# What the exercise asks
Without changing a word, repeat the data, and include no pictures.

──────

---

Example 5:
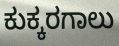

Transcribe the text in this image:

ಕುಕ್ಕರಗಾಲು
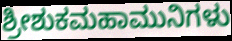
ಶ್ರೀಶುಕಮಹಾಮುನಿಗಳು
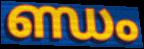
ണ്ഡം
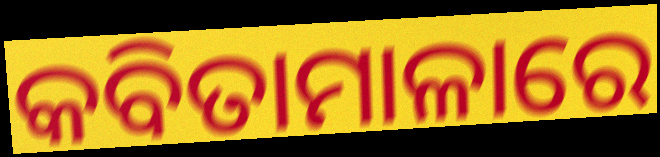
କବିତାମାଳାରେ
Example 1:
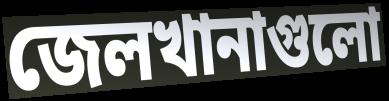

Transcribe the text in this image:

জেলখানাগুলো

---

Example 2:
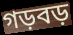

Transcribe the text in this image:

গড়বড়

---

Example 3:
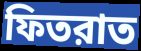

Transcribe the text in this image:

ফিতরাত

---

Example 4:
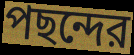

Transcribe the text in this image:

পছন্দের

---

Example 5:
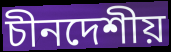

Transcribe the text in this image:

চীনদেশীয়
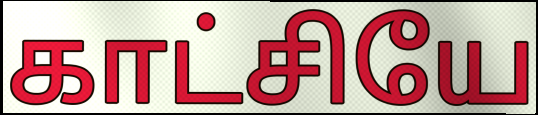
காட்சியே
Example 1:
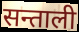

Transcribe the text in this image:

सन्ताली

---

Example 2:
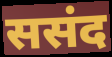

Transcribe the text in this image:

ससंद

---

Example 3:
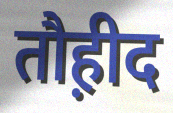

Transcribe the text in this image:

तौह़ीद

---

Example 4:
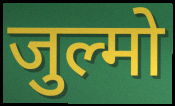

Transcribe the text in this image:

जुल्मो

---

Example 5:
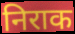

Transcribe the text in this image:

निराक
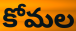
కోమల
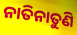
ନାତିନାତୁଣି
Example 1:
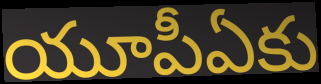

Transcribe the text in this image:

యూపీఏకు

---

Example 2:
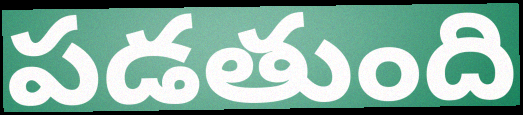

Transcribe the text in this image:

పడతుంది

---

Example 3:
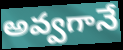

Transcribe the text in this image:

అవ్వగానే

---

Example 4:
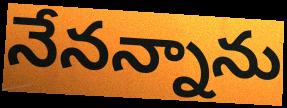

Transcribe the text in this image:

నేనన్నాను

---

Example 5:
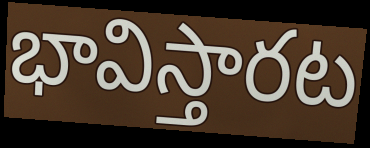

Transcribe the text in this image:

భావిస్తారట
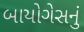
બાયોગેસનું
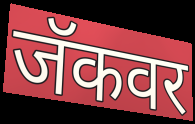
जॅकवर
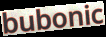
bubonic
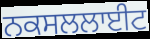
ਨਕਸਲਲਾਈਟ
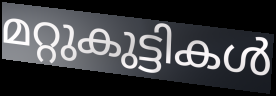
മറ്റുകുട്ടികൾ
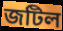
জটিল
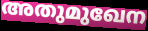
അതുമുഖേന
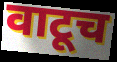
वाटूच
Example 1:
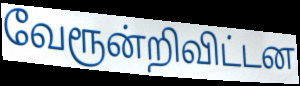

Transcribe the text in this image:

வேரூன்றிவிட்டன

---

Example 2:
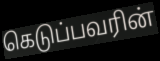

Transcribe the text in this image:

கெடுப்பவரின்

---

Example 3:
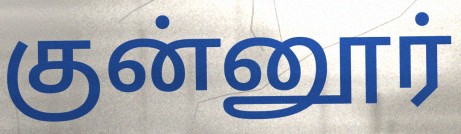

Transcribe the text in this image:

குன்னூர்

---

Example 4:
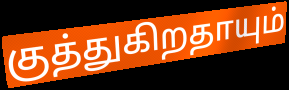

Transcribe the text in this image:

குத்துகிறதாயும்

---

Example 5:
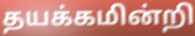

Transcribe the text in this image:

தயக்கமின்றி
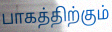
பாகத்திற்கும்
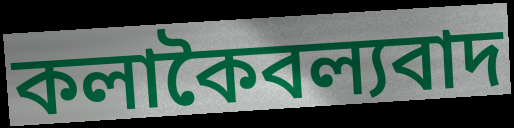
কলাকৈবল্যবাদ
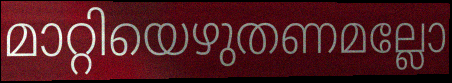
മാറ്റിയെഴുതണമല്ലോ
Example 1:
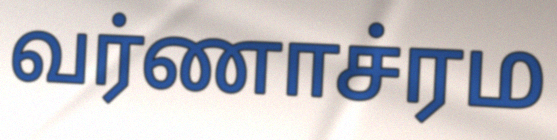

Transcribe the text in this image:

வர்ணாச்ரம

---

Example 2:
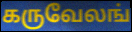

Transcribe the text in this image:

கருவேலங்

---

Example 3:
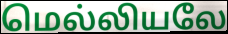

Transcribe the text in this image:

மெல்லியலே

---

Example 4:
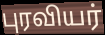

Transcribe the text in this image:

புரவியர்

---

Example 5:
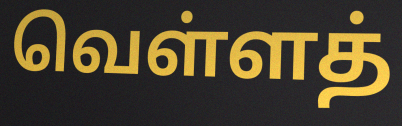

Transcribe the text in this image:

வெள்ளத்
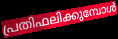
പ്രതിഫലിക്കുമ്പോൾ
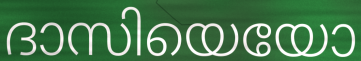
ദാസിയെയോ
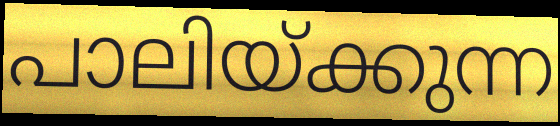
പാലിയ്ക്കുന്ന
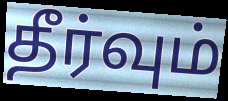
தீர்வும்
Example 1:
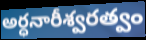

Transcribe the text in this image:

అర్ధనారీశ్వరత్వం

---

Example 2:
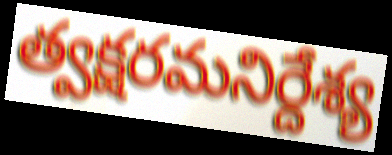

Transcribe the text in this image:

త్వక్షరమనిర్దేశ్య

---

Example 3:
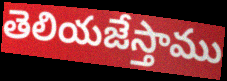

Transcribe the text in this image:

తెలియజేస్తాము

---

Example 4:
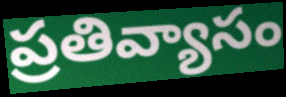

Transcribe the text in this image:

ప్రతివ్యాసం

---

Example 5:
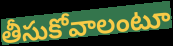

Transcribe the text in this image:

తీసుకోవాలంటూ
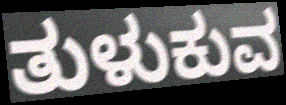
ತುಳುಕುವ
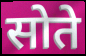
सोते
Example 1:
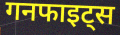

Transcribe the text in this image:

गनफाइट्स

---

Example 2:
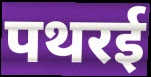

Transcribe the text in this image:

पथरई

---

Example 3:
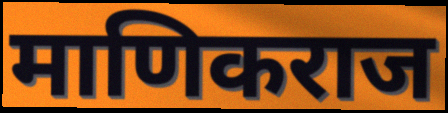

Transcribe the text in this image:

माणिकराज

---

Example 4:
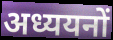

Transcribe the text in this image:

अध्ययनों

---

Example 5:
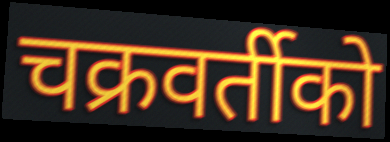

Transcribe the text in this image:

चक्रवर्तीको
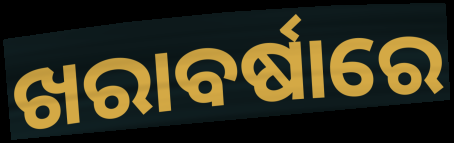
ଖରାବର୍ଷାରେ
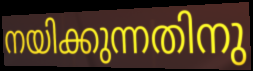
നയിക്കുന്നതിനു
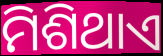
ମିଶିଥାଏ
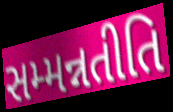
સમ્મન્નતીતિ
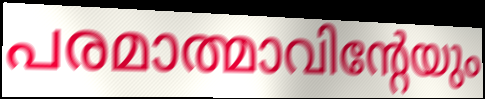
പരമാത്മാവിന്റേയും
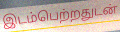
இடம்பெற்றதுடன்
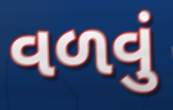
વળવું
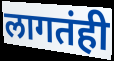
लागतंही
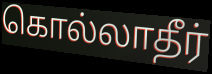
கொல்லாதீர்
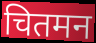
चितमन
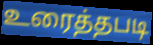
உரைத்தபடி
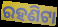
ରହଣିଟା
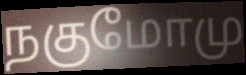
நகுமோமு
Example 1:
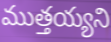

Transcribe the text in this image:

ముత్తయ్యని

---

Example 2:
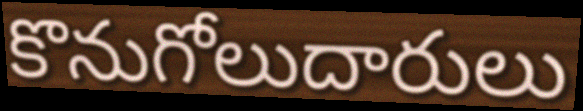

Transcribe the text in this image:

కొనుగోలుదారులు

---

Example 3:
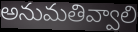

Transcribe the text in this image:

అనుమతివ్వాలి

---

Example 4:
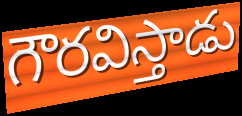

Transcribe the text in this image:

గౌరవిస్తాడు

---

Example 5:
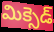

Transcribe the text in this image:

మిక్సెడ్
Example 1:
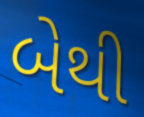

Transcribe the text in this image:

──────

# Response to the task
---

Example 5:

Transcribe the text in this image:

ಕುಕ್ಕರಗಾಲು
ಶ್ರೀಶುಕಮಹಾಮುನಿಗಳು
ണ്ഡം
କବିତାମାଳାରେ
Example 1:

Transcribe the text in this image:

জেলখানাগুলো

---

Example 2:

Transcribe the text in this image:

গড়বড়

---

Example 3:

Transcribe the text in this image:

ফিতরাত

---

Example 4:

Transcribe the text in this image:

পছন্দের

---

Example 5:

Transcribe the text in this image:

চীনদেশীয়
காட்சியே
Example 1:

Transcribe the text in this image:

सन्ताली

---

Example 2:

Transcribe the text in this image:

ससंद

---

Example 3:

Transcribe the text in this image:

तौह़ीद

---

Example 4:

Transcribe the text in this image:

जुल्मो

---

Example 5:

Transcribe the text in this image:

निराक
కోమల
ନାତିନାତୁଣି
Example 1:

Transcribe the text in this image:

యూపీఏకు

---

Example 2:

Transcribe the text in this image:

పడతుంది

---

Example 3:

Transcribe the text in this image:

అవ్వగానే

---

Example 4:

Transcribe the text in this image:

నేనన్నాను

---

Example 5:

Transcribe the text in this image:

భావిస్తారట
બાયોગેસનું
जॅकवर
bubonic
ਨਕਸਲਲਾਈਟ
മറ്റുകുട്ടികൾ
জটিল
അതുമുഖേന
वाटूच
Example 1:

Transcribe the text in this image:

வேரூன்றிவிட்டன

---

Example 2:

Transcribe the text in this image:

கெடுப்பவரின்

---

Example 3:

Transcribe the text in this image:

குன்னூர்

---

Example 4:

Transcribe the text in this image:

குத்துகிறதாயும்

---

Example 5:

Transcribe the text in this image:

தயக்கமின்றி
பாகத்திற்கும்
কলাকৈবল্যবাদ
മാറ്റിയെഴുതണമല്ലോ
Example 1:

Transcribe the text in this image:

வர்ணாச்ரம

---

Example 2:

Transcribe the text in this image:

கருவேலங்

---

Example 3:

Transcribe the text in this image:

மெல்லியலே

---

Example 4:

Transcribe the text in this image:

புரவியர்

---

Example 5:

Transcribe the text in this image:

வெள்ளத்
പ്രതിഫലിക്കുമ്പോൾ
ദാസിയെയോ
പാലിയ്ക്കുന്ന
தீர்வும்
Example 1:

Transcribe the text in this image:

అర్ధనారీశ్వరత్వం

---

Example 2:

Transcribe the text in this image:

త్వక్షరమనిర్దేశ్య

---

Example 3:

Transcribe the text in this image:

తెలియజేస్తాము

---

Example 4:

Transcribe the text in this image:

ప్రతివ్యాసం

---

Example 5:

Transcribe the text in this image:

తీసుకోవాలంటూ
ತುಳುಕುವ
सोते
Example 1:

Transcribe the text in this image:

गनफाइट्स

---

Example 2:

Transcribe the text in this image:

पथरई

---

Example 3:

Transcribe the text in this image:

माणिकराज

---

Example 4:

Transcribe the text in this image:

अध्ययनों

---

Example 5:

Transcribe the text in this image:

चक्रवर्तीको
ଖରାବର୍ଷାରେ
നയിക്കുന്നതിനു
ମିଶିଥାଏ
સમ્મન્નતીતિ
പരമാത്മാവിന്റേയും
இடம்பெற்றதுடன்
વળવું
लागतंही
கொல்லாதீர்
चितमन
உரைத்தபடி
ରହଣିଟା
நகுமோமு
Example 1:

Transcribe the text in this image:

ముత్తయ్యని

---

Example 2:

Transcribe the text in this image:

కొనుగోలుదారులు

---

Example 3:

Transcribe the text in this image:

అనుమతివ్వాలి

---

Example 4:

Transcribe the text in this image:

గౌరవిస్తాడు

---

Example 5:

Transcribe the text in this image:

మిక్సెడ్
Example 1:

Transcribe the text in this image:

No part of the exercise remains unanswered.